You’ve probably heard about the primary compound in cannabis, delta-9-tetrahydrocannabinol, better known as THC. Cannabidiol, better known as CBD, has made its way into the popular lexicon through the federal legalization of industrial hemp production that has CBD products popping up on every corner like Starbucks.
While these are the 2 most well-known of the compounds present in cannabis, there are many more compounds you’ve likely never heard of. In fact, cannabis is composed of over four hundred chemical compounds that provide varying effects. Over 100 of these compounds are cannabinoids, like THC and CBD. But, what are other compounds in cannabis that help to make it one of the most thoroughly studied plants in the world?
What are Cannabis Terpenes?
Have you ever been at an outdoor concert and caught the whiff of a certain unmistakable scent wafting over the packed crowd? You have terpenes to thank for realizing that someone isn’t sharing. Terpenes are naturally occurring chemical compounds found in a wide variety of plants, not just cannabis. The sweet smell of lavender and the robust scent of rosemary both come from terpenes. Fruits such as mangoes, apples, and lemons contain high quantities of terpenes. Beer and various spices contain them as well. Manufacturers also use concentrated terpenes to give us the aromas from perfumes, body care products, and processed foods.
What Do Terpenes Do?
Everyone who’s ever smelled it knows the scent of cannabis. There’s no mistaking it. Terpenes provide that uniquely powerful aroma and they cause certain strains to smell or taste different from other ones.
While cannabis can have more than 140 types of terpenes, most are relatively uncommon. Previously, we discussed the common terpenes that appear most frequently across most cannabis strains today. Each of these compounds is in a wide variety of other plants that include evergreen trees, orchids, mint, and hops.
What is the Difference Between Terpenes and Terpenoids?
Terpenoids are oxidized organic compounds, while Terpenes are simple hydrocarbons.
Do Terpenes Have Other Benefits?
Terpenes have been widely studied and have been found to possess a range of health benefits that include anti-viral properties and anti-inflammatory effects. Terpenes have also been shown to work as antioxidants, antiseptics, and digestive aids, and certain types are commonly used in folk medicine. Studies on the specific uses and benefits of terpenes continue every day, but evidence strongly supports a wider range of potential aside from simple aromatic properties.
What Are Flavonoids?
Flavonoids are one of the least studied components of the cannabis plant. They contribute to how our senses perceive cannabis. Flavonoids aren’t unique to cannabis, as scientists have discovered thousands of these compounds across a wide range of plants, including celery, parsley, red peppers, and mint. Throughout nature, flavonoids provide the range of hues found in fruits and vegetables. They are also partially responsible for protecting plants from UV radiation, harmful pests, and deadly diseases.
What are Cannaflavins?
Cannaflavins are varieties of flavonoids present in cannabis.

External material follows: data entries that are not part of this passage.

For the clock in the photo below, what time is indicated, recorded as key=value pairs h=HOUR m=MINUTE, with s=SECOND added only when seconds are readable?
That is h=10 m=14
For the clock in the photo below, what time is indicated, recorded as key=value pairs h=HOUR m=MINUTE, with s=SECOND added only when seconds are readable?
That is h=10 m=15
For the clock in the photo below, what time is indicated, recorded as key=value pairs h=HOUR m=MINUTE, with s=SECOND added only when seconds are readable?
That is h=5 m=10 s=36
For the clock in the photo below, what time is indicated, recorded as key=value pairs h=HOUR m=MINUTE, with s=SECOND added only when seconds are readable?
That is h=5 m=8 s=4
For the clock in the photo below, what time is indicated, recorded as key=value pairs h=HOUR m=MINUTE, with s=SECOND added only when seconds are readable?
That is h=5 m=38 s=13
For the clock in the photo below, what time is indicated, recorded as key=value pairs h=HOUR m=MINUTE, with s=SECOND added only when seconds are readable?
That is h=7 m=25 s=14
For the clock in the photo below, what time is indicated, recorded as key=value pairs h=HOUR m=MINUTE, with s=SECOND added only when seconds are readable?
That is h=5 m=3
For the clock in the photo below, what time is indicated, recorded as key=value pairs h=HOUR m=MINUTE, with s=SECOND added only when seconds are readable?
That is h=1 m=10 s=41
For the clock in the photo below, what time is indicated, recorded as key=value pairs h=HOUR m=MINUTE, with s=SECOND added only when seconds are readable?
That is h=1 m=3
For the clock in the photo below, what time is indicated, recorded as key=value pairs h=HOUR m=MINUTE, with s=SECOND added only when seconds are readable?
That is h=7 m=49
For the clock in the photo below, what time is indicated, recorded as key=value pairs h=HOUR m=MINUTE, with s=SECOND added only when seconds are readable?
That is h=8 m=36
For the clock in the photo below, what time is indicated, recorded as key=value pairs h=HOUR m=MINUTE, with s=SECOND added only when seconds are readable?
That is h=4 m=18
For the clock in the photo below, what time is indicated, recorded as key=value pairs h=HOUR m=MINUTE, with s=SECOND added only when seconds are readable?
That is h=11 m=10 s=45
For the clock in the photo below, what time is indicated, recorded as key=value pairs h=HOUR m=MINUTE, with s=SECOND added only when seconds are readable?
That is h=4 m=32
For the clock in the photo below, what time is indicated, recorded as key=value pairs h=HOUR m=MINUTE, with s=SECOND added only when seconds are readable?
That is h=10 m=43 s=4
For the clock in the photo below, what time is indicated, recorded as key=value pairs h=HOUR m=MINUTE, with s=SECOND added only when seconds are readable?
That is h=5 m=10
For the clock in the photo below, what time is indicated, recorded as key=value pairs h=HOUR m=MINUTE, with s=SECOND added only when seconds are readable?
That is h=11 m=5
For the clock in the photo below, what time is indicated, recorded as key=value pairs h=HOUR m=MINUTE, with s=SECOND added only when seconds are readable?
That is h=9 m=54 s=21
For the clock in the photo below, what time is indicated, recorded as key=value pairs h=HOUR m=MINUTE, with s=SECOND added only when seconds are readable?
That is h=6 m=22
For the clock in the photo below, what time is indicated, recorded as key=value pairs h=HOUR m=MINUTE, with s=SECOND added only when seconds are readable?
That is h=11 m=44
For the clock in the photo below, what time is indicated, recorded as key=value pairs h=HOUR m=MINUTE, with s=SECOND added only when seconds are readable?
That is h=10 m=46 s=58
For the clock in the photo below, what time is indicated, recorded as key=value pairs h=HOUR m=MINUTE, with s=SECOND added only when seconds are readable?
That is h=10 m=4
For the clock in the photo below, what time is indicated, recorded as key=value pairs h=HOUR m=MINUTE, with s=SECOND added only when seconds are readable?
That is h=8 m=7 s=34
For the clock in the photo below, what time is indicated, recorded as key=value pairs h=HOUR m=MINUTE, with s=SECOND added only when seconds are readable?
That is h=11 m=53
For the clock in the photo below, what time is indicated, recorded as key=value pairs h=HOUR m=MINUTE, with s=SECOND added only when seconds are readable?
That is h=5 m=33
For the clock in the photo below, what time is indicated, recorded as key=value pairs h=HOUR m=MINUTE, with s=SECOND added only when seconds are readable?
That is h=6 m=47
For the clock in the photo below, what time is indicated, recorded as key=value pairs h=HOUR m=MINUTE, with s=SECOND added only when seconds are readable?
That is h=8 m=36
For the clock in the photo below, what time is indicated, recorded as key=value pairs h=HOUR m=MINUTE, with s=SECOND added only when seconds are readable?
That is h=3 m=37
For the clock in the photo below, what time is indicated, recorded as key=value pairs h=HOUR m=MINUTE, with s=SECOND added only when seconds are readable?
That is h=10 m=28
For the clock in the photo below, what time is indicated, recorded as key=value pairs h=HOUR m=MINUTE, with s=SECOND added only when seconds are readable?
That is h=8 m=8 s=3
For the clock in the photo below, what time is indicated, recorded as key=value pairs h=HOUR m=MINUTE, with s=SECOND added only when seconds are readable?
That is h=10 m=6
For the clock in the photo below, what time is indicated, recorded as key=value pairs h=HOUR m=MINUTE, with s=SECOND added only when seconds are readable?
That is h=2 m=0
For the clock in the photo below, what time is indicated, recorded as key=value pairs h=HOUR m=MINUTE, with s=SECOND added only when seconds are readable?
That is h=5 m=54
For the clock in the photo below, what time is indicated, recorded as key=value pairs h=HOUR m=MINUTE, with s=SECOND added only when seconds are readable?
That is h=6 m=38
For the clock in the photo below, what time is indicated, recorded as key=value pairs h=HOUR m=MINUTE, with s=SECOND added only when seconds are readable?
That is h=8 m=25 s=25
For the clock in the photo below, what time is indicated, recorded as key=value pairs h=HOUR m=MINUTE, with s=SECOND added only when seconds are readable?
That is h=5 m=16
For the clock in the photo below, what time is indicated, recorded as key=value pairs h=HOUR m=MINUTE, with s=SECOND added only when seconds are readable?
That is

What Do Flavonoids Do for Cannabis?
Flavonoids and cannaflavins contribute to the unique qualities that help define individual strains of cannabis. Terpenes and flavonoids work together to affect the odor and flavor of specific plants while contributing to pigmentation such as that found in deep purple cannabis strains.
Do Flavonoids Have Any Benefits?
Flavonoids are also pharmacologically active, meaning they’re not inert compounds that only provide pigmentation. Research has shown that cannaflavins help provide part of the medicinal properties of cannabis. Particularly, scientists have studied the anti-inflammatory and antioxidant benefits. Other active cannaflavins have also demonstrated possible potential for anti-fungal and even anti-cancer benefits.
There’s Always More to Cannabis
As research into the cannabis plant continues, our knowledge about its benefits will grow. It’s not just phytocannabinoids that make cannabis so intriguing but all 400 potential compounds working together to deliver the effects we love. Only time will tell if cannabis and its many components are as wondrous as we think, but the outlook is bright.